The announcement of Fairmont Regional’s impending closure comes six months after Alecto closed the doors on OVMC and East Ohio Regional Hospital in Martins Ferry, Ohio, on Sept. 3. Alecto acquired both hospitals in 2017 for $40 million with the city of Wheeling contributing $3 million for capital repairs and for demolishing nearby buildings.
Two years later, 736 employees at Ohio Valley and 343 employees at East Ohio lost their jobs.
Delegate Erikka Storch, R-Ohio, is the lead sponsor of HR 13. Storch, who also is president of the Wheeling Area Chamber of Commerce, said Alecto is using the same playbook for Fairmont Regional that it used on Ohio Valley.
“We just want to find out if there have been any laws broken, and if so, take appropriate action,” Storch said. “It is the same playbook, the same plays, and the same fourth quarter. It just seems to be a repeat of what they’ve already done. It sounds like they’ve done some similar type acts in other states as well.”
Antelope Valley Hospital in Lancaster, Calif., sued Alecto in 2017 for $30 million, accusing Alecto of malfeasance and fraud when the company managed the hospital from 2015 to 2016. Storch said there is much regret in the Ohio Valley for dealing with Alecto.
“Unfortunately with hindsight being 20/20…we thought it was for the better for the community, but it’s only created issues, problems, and unintended consequences for citizens,” Storch said.
Curtis Johnson, press secretary for the Attorney General’s Office, said in a statement they would review the resolution.
“We look forward to discussing this proposed resolution with the Legislature,” Johnson said. “Every entity in the state must comply with our laws.”
Last September, the Attorney General’s Office released a statement about Ohio Valley after Gov. Jim Justice called for investigation of the Ohio Valley and East Ohio closings.
“Attorney General Morrisey shares the governor’s concern about the abrupt closure of Ohio Valley Medical Center and its negative impact on health care and employment in the state’s Northern Panhandle,” Johnson said. “Our office is looking closely at this issue and exploring every possible legal avenue to try to protect jobs and consumers’ access to health care.”

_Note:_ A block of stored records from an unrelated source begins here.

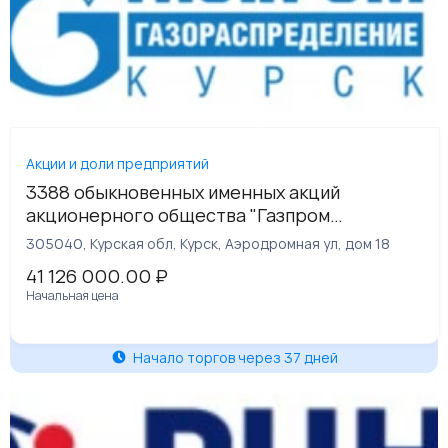
Акции и доли предприятий
3388 обыкновенных именных акций
акционерного общества "Газпром
газораспределение Курск", что составляет
305040, Курская обл, Курск, Аэродромная ул, дом 18
3,83% уставного капитала
41 126 000.00
₽
Начальная цена
Начало торгов через 37 дней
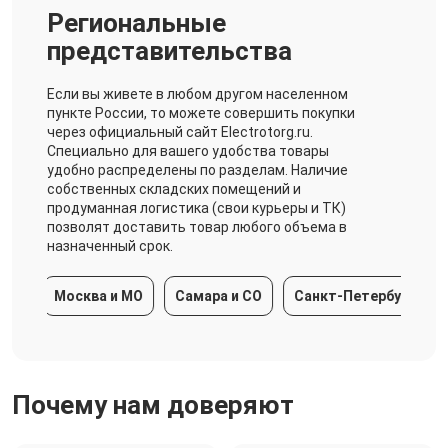
Региональные
представительства
Если вы живете в любом другом населенном
пункте России, то можете совершить покупки
через официальный сайт Electrotorg.ru.
Специально для вашего удобства товары
удобно распределены по разделам. Наличие
собственных складских помещений и
продуманная логистика (свои курьеры и ТК)
позволят доставить товар любого объема в
назначенный срок.
Москва и МО
Самара и СО
Санкт-Петербург и ЛО
Почему нам доверяют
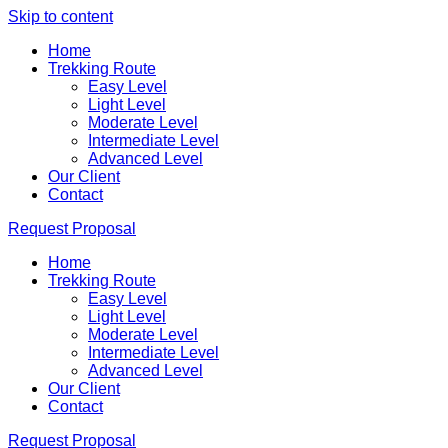
Skip to content
Home
Trekking Route
Easy Level
Light Level
Moderate Level
Intermediate Level
Advanced Level
Our Client
Contact
Request Proposal
Home
Trekking Route
Easy Level
Light Level
Moderate Level
Intermediate Level
Advanced Level
Our Client
Contact
Request Proposal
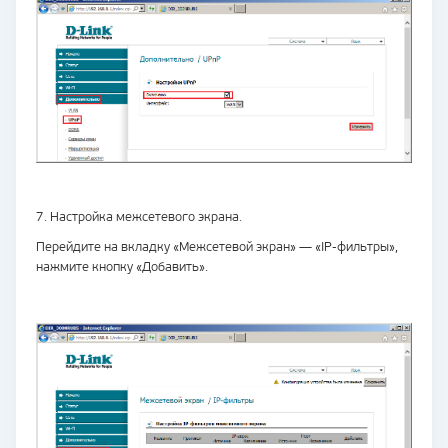
7. Настройка межсетевого экрана.
Перейдите на вкладку «Межсетевой экран» — «IP-фильтры»,
нажмите кнопку «Добавить».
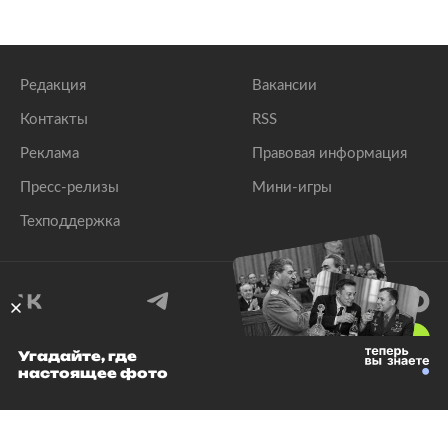
Редакция
Вакансии
Контакты
RSS
Реклама
Правовая информация
Пресс-релизы
Мини-игры
Техподдержка
18
+
Угадайте, где
настоящее фото
© 1999–2026 Все права защищены.
ООО «Лента.Ру»
Лента добра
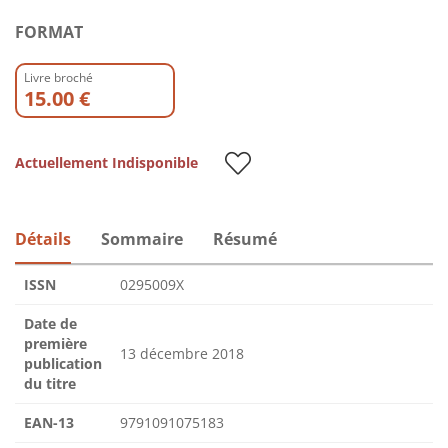
FORMAT
Livre broché
15.00 €
Actuellement Indisponible
Détails
Sommaire
Résumé
ISSN
0295009X
Date de
première
13 décembre 2018
publication
du titre
EAN-13
9791091075183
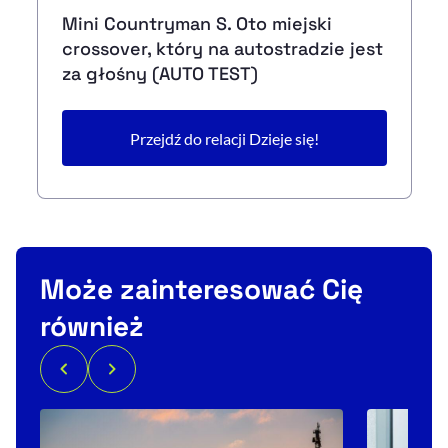
Mini Countryman S. Oto miejski
crossover, który na autostradzie jest
za głośny (AUTO TEST)
Przejdź do relacji Dzieje się!
Może zainteresować Cię
również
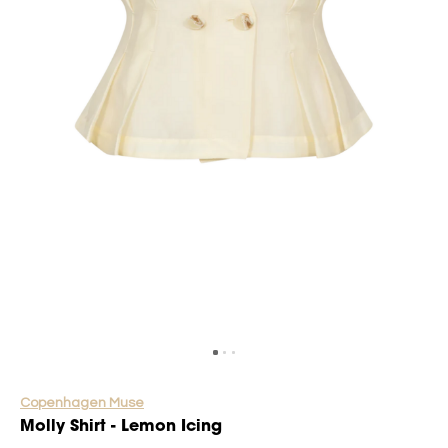
Copenhagen Muse
Molly Shirt - Lemon Icing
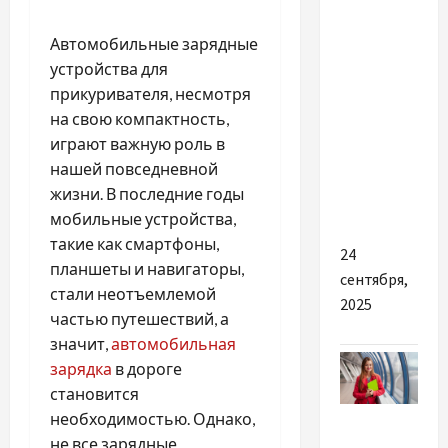
Найкращі
Автомобильные зарядные
причини
устройства для
купити
прикуривателя, несмотря
квиток на
на свою компактность,
автобус
играют важную роль в
Дніпро-
нашей повседневной
Варшава
жизни. В последние годы
онлайн
мобильные устройства,
такие как смартфоны,
24
планшеты и навигаторы,
сентября,
стали неотъемлемой
2025
частью путешествий, а
значит,
автомобильная
зарядка
в дороге
становится
Разное
необходимостью. Однако,
не все зарядные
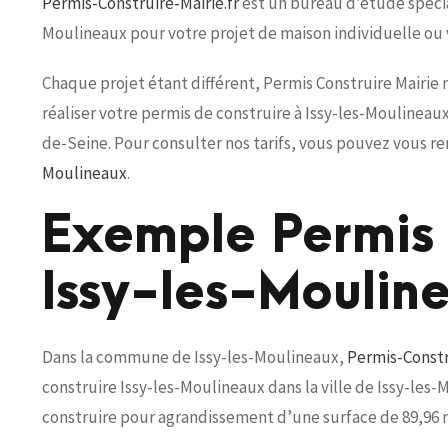
Permis-Construire-Mairie.fr
est un bureau d’étude spécial
Moulineaux pour votre projet de maison individuelle ou
Chaque projet étant différent, Permis Construire Mairie
réaliser votre permis de construire à Issy-les-Moulineau
de-Seine. Pour consulter nos tarifs, vous pouvez vous re
Moulineaux
.
Exemple Permis 
Issy-les-Moulin
Dans la commune de Issy-les-Moulineaux,
Permis-Constr
construire Issy-les-Moulineaux dans la ville de Issy-les-
construire pour agrandissement d’une surface de 89,96 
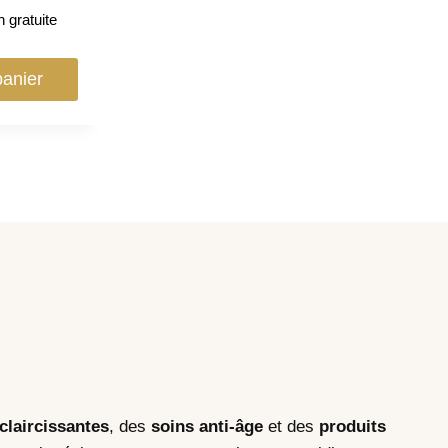
n gratuite
panier
éclaircissantes
, des
soins anti-âge
et des
produits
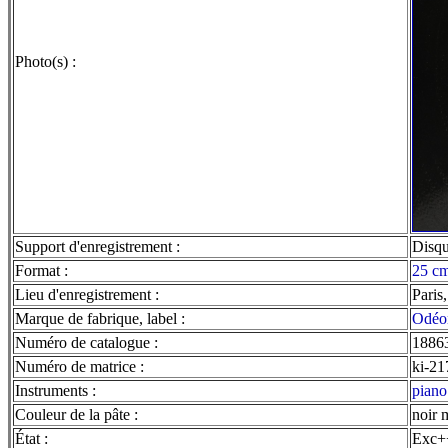
Photo(s) :
Support d'enregistrement :
Disq
Format :
25 cm
Lieu d'enregistrement :
Paris
Marque de fabrique, label :
Odéo
Numéro de catalogue :
1886
Numéro de matrice :
ki-21
Instruments :
piano
Couleur de la pâte :
noir 
État :
Exc+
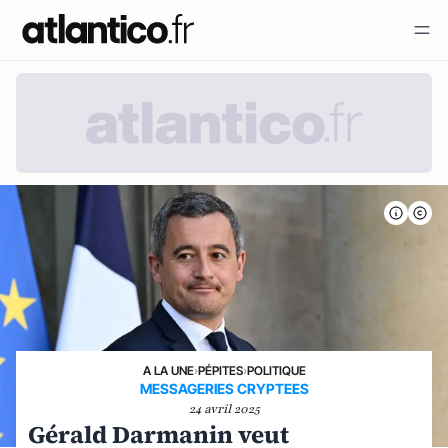
A LA UNE
›
PÉPITES
›
POLITIQUE
MESSAGERIES CRYPTEES
24 avril 2025
Gérald Darmanin veut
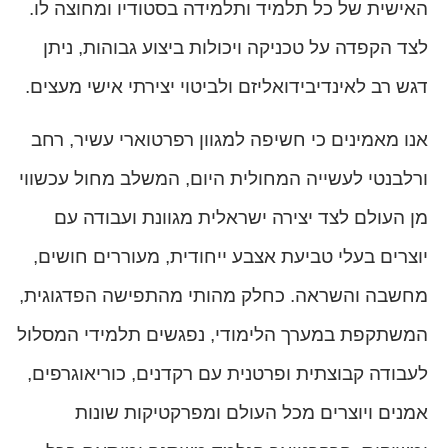
האישית של כל תלמיד ותלמידה בסטודיו ומחוצה לו.
לצד הקפדה על טכניקה ויכולות ביצוע גבוהות, ניתן
דגש רב לאינדיבידואליזם ולביטוי יצירתי אישי מעצים.
אנו מאמינים כי חשיפה למגוון רפרטוארי עשיר, רחב
ורלבנטי לעשייה המחולית היום, המשלב מחול עכשווי
מן העולם לצד יצירה ישראלית מגוונת ועבודה עם
יוצרים בעלי טביעת אצבע ייחודית, מעוררים חושים,
מחשבה והשראה. כחלק מהותי מהתפישה הפדגוגית,
המשתקפת במערך הלימודי, נפגשים תלמידי המסלול
לעבודה קבוצתית ופרטנית עם רקדנים, כוריאוגרפים,
אמנים ויוצרים מכל העולם ומפרקטיקות שונות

In a statement earlier this week, Justice said he was working with Senate Minority Leader Roman Prezioso, D-Marion, and meeting with Fairmont Regional administrators Thursday to determine the next steps for the hospital and employees.
“Fairmont Regional Medical Center is a vital lifeline to our people in the Fairmont community and those across Marion County,” Justice said. “My administration has been studying various options over the past several months and meeting with delegates, senators, and other community leaders to try to find a workable solution.”
The Fairmont Regional announcement is the second announcement this month of a hospital cutting back services in West Virginia. Pleasant Valley Hospital in Point Pleasant announced last week that it eliminated 43 full-time positions and is eliminating its obstetrics services.
Thomas Health System — which owns two hospitals in the Charleston area — announced in January it was seeking Chapter 11 bankruptcy.
Justice created a Rural Medicine Task Force Feb. 5 to develop solutions to prevent community hospitals from closing.
“We must stop our rural hospitals from closing,” Justice said. “I intend to bring together all the major hospitals and all the leading players to work on this issue. They have the expertise necessary to develop solutions for solving the delivery of rural medicine and care in West Virginia.
“Maintaining hospital and emergency care services for our citizens is an extremely high priority of mine and that’s why I am forming this task force to find ways to stop the closure of our community hospitals,” Justice said.
According to a report released Feb. 11 by the Chartis Center for Rural Health based in Illinois, 450 rural hospitals across the U.S. are at risk of closure.